Departments of Obstetrics and Gynecology (B.C.T., M.S.M.) and Cell Biology (C.G.), University of Texas Southwestern Medical Center, Dallas, Texas 75390-9032; and Baylor College of Medicine (S.M.M.), Houston, Texas 77030

Address all correspondence and requests for reprints to: Mala Mahendroo, Department of Obstetrics and Gynecology, University of Texas Southwestern Medical Center, 5323 Harry Hines Boulevard, Dallas, Texas 75390-9032. E-mail: mala.mahendroo{at}utsouthwestern.edu.
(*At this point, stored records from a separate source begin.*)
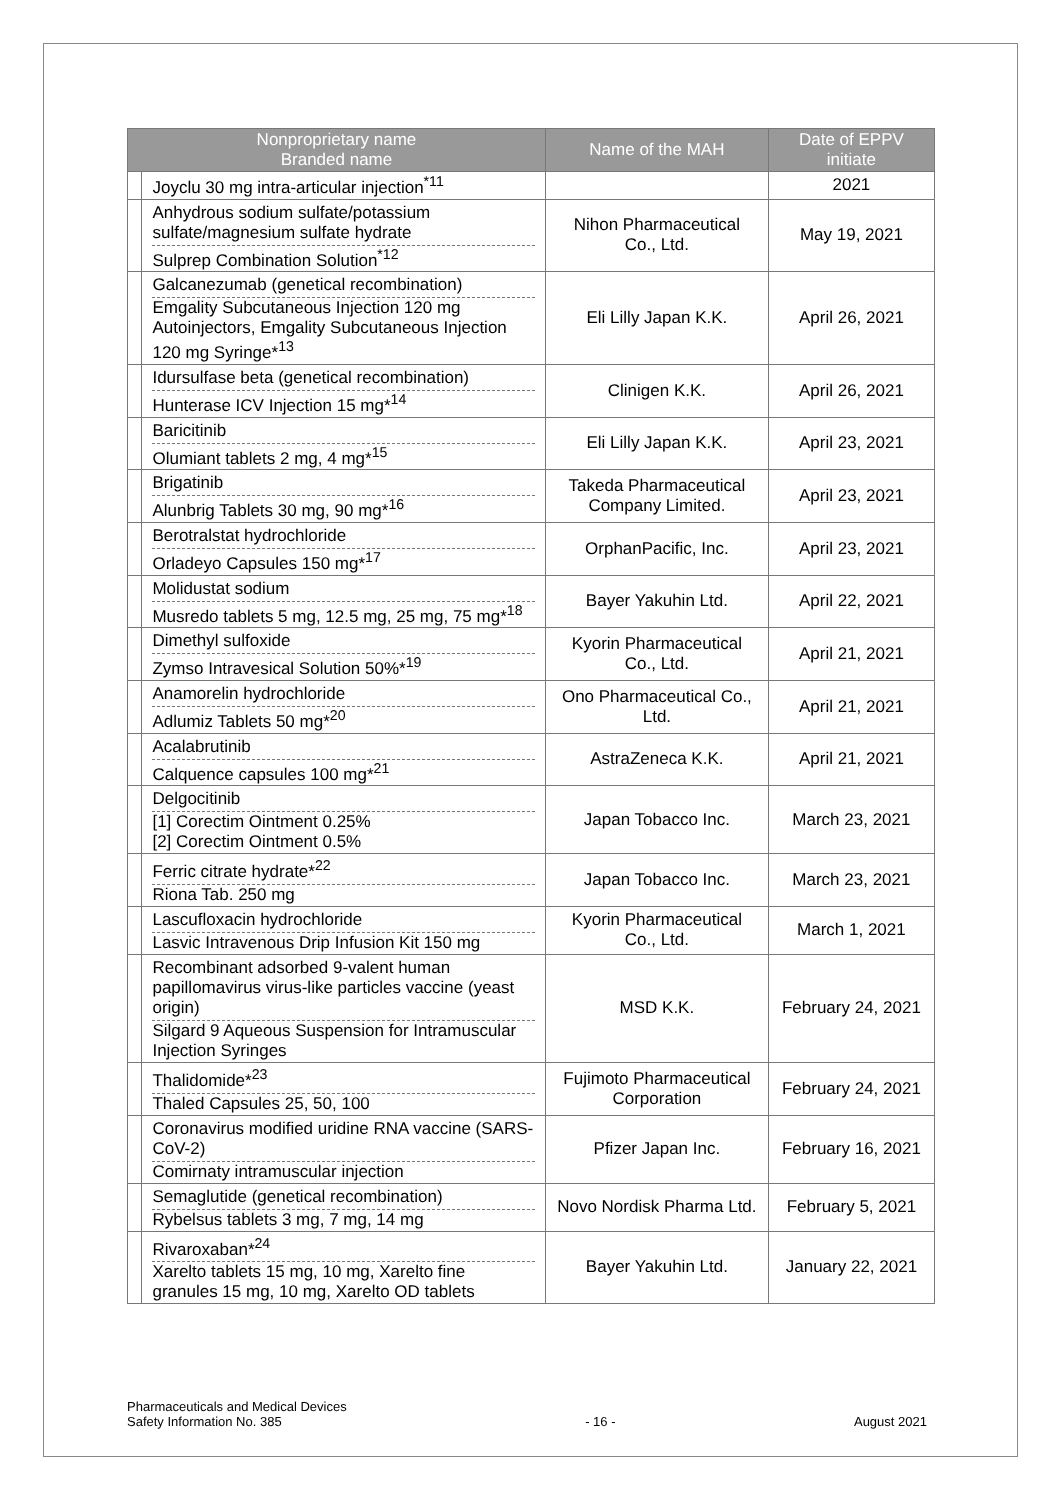| Nonproprietary name Branded name | | Name of the MAH | Date of EPPV initiate |
| --- | --- | --- | --- |
| | Joyclu 30 mg intra-articular injection<sup>*11</sup> | | 2021 |
| | Anhydrous sodium sulfate/potassium sulfate/magnesium sulfate hydrate Sulprep Combination Solution<sup>*12</sup> | Nihon Pharmaceutical Co., Ltd. | May 19, 2021 |
| | Galcanezumab (genetical recombination) Emgality Subcutaneous Injection 120 mg Autoinjectors, Emgality Subcutaneous Injection 120 mg Syringe*<sup>13</sup> | Eli Lilly Japan K.K. | April 26, 2021 |
| | Idursulfase beta (genetical recombination) Hunterase ICV Injection 15 mg*<sup>14</sup> | Clinigen K.K. | April 26, 2021 |
| | Baricitinib Olumiant tablets 2 mg, 4 mg*<sup>15</sup> | Eli Lilly Japan K.K. | April 23, 2021 |
| | Brigatinib Alunbrig Tablets 30 mg, 90 mg*<sup>16</sup> | Takeda Pharmaceutical Company Limited. | April 23, 2021 |
| | Berotralstat hydrochloride Orladeyo Capsules 150 mg*<sup>17</sup> | OrphanPacific, Inc. | April 23, 2021 |
| | Molidustat sodium Musredo tablets 5 mg, 12.5 mg, 25 mg, 75 mg*<sup>18</sup> | Bayer Yakuhin Ltd. | April 22, 2021 |
| | Dimethyl sulfoxide Zymso Intravesical Solution 50%*<sup>19</sup> | Kyorin Pharmaceutical Co., Ltd. | April 21, 2021 |
| | Anamorelin hydrochloride Adlumiz Tablets 50 mg*<sup>20</sup> | Ono Pharmaceutical Co., Ltd. | April 21, 2021 |
| | Acalabrutinib Calquence capsules 100 mg*<sup>21</sup> | AstraZeneca K.K. | April 21, 2021 |
| | Delgocitinib [1] Corectim Ointment 0.25% [2] Corectim Ointment 0.5% | Japan Tobacco Inc. | March 23, 2021 |
| | Ferric citrate hydrate*<sup>22</sup> Riona Tab. 250 mg | Japan Tobacco Inc. | March 23, 2021 |
| | Lascufloxacin hydrochloride Lasvic Intravenous Drip Infusion Kit 150 mg | Kyorin Pharmaceutical Co., Ltd. | March 1, 2021 |
| | Recombinant adsorbed 9-valent human papillomavirus virus-like particles vaccine (yeast origin) Silgard 9 Aqueous Suspension for Intramuscular Injection Syringes | MSD K.K. | February 24, 2021 |
| | Thalidomide*<sup>23</sup> Thaled Capsules 25, 50, 100 | Fujimoto Pharmaceutical Corporation | February 24, 2021 |
| | Coronavirus modified uridine RNA vaccine (SARS-CoV-2) Comirnaty intramuscular injection | Pfizer Japan Inc. | February 16, 2021 |
| | Semaglutide (genetical recombination) Rybelsus tablets 3 mg, 7 mg, 14 mg | Novo Nordisk Pharma Ltd. | February 5, 2021 |
| | Rivaroxaban*<sup>24</sup> Xarelto tablets 15 mg, 10 mg, Xarelto fine granules 15 mg, 10 mg, Xarelto OD tablets | Bayer Yakuhin Ltd. | January 22, 2021 |
Pharmaceuticals and Medical Devices
Safety Information No. 385
- 16 - August 2021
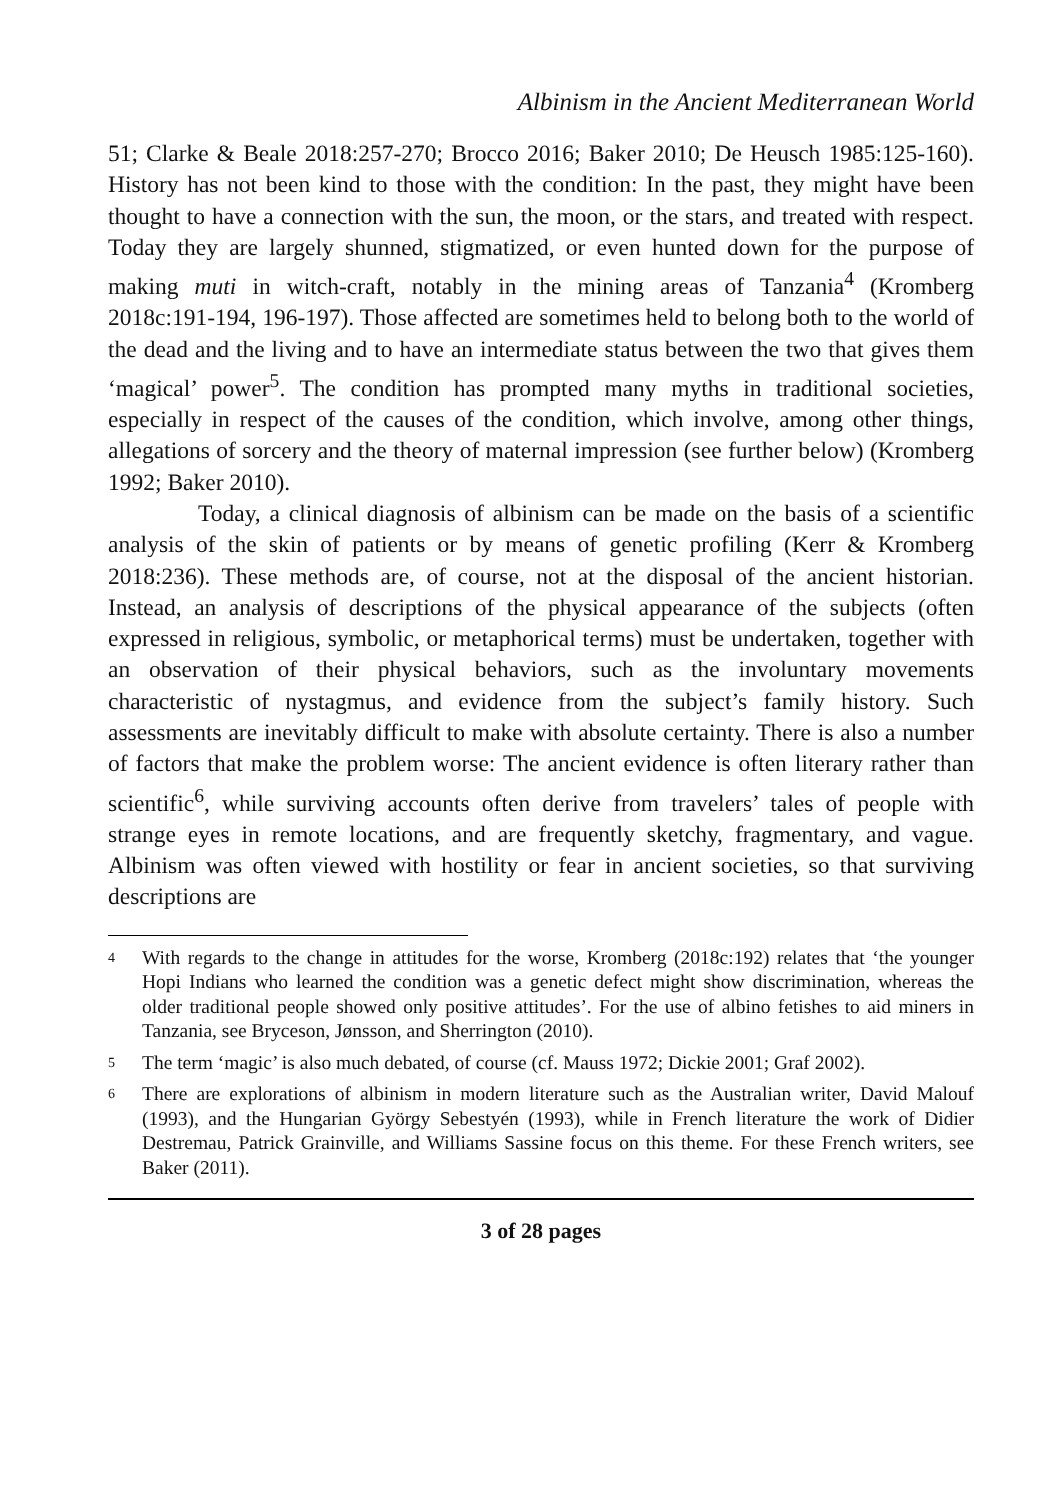Albinism in the Ancient Mediterranean World
51; Clarke & Beale 2018:257-270; Brocco 2016; Baker 2010; De Heusch 1985:125-160). History has not been kind to those with the condition: In the past, they might have been thought to have a connection with the sun, the moon, or the stars, and treated with respect. Today they are largely shunned, stigmatized, or even hunted down for the purpose of making muti in witch-craft, notably in the mining areas of Tanzania<sup>4</sup> (Kromberg 2018c:191-194, 196-197). Those affected are sometimes held to belong both to the world of the dead and the living and to have an intermediate status between the two that gives them ‘magical’ power<sup>5</sup>. The condition has prompted many myths in traditional societies, especially in respect of the causes of the condition, which involve, among other things, allegations of sorcery and the theory of maternal impression (see further below) (Kromberg 1992; Baker 2010).
Today, a clinical diagnosis of albinism can be made on the basis of a scientific analysis of the skin of patients or by means of genetic profiling (Kerr & Kromberg 2018:236). These methods are, of course, not at the disposal of the ancient historian. Instead, an analysis of descriptions of the physical appearance of the subjects (often expressed in religious, symbolic, or metaphorical terms) must be undertaken, together with an observation of their physical behaviors, such as the involuntary movements characteristic of nystagmus, and evidence from the subject’s family history. Such assessments are inevitably difficult to make with absolute certainty. There is also a number of factors that make the problem worse: The ancient evidence is often literary rather than scientific<sup>6</sup>, while surviving accounts often derive from travelers’ tales of people with strange eyes in remote locations, and are frequently sketchy, fragmentary, and vague. Albinism was often viewed with hostility or fear in ancient societies, so that surviving descriptions are
4 With regards to the change in attitudes for the worse, Kromberg (2018c:192) relates that ‘the younger Hopi Indians who learned the condition was a genetic defect might show discrimination, whereas the older traditional people showed only positive attitudes’. For the use of albino fetishes to aid miners in Tanzania, see Bryceson, Jønsson, and Sherrington (2010).
5 The term ‘magic’ is also much debated, of course (cf. Mauss 1972; Dickie 2001; Graf 2002).
6 There are explorations of albinism in modern literature such as the Australian writer, David Malouf (1993), and the Hungarian György Sebestyén (1993), while in French literature the work of Didier Destremau, Patrick Grainville, and Williams Sassine focus on this theme. For these French writers, see Baker (2011).
3 of 28 pages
Cervical epithelia have numerous functions that include proliferation, differentiation, maintenance of fluid balance, protection from environmental hazards, and paracellular transport of solutes via tight junctions (TJs). Epithelial functions must be tightly regulated during pregnancy and parturition as the cervix undergoes extensive growth and remodeling. This study evaluated TJ proteins, as well as markers of epithelial cell differentiation in normal and cervical ripening defective mice to gain insights into how the permeability barrier is regulated during pregnancy and parturition. Although numerous TJ proteins are expressed in the nonpregnant cervix, claudins 1 and 2 are temporally regulated in pregnancy. Claudin 1 mRNA expression is increased, whereas claudin 2 expression declines. The cellular localization of claudin 1 shifts at the end of pregnancy (gestation d 18.75) to the plasma membrane in a lattice pattern, consistent with TJs in the apical cells. The timing of claudin 1-enriched TJs coincides with initiation of terminal differentiation of cervical squamous epithelia as evidenced by the increased expression of genes by differentiated epithelia late on gestation d 18. The cervical ripening defective steroid 5-reductase type 1 deficient mouse, which has an elevated local progesterone concentration, also has aberrant claudin 1 and 2 expressions, fails to form claudin 1-enriched TJs, and lacks normal expression of genes involved in epithelial terminal differentiation. These data suggest that changes in permeability barrier properties during cervical ripening are, in part, negatively regulated by progesterone, and that dynamic changes in barrier properties of the cervix occur during pregnancy and parturition.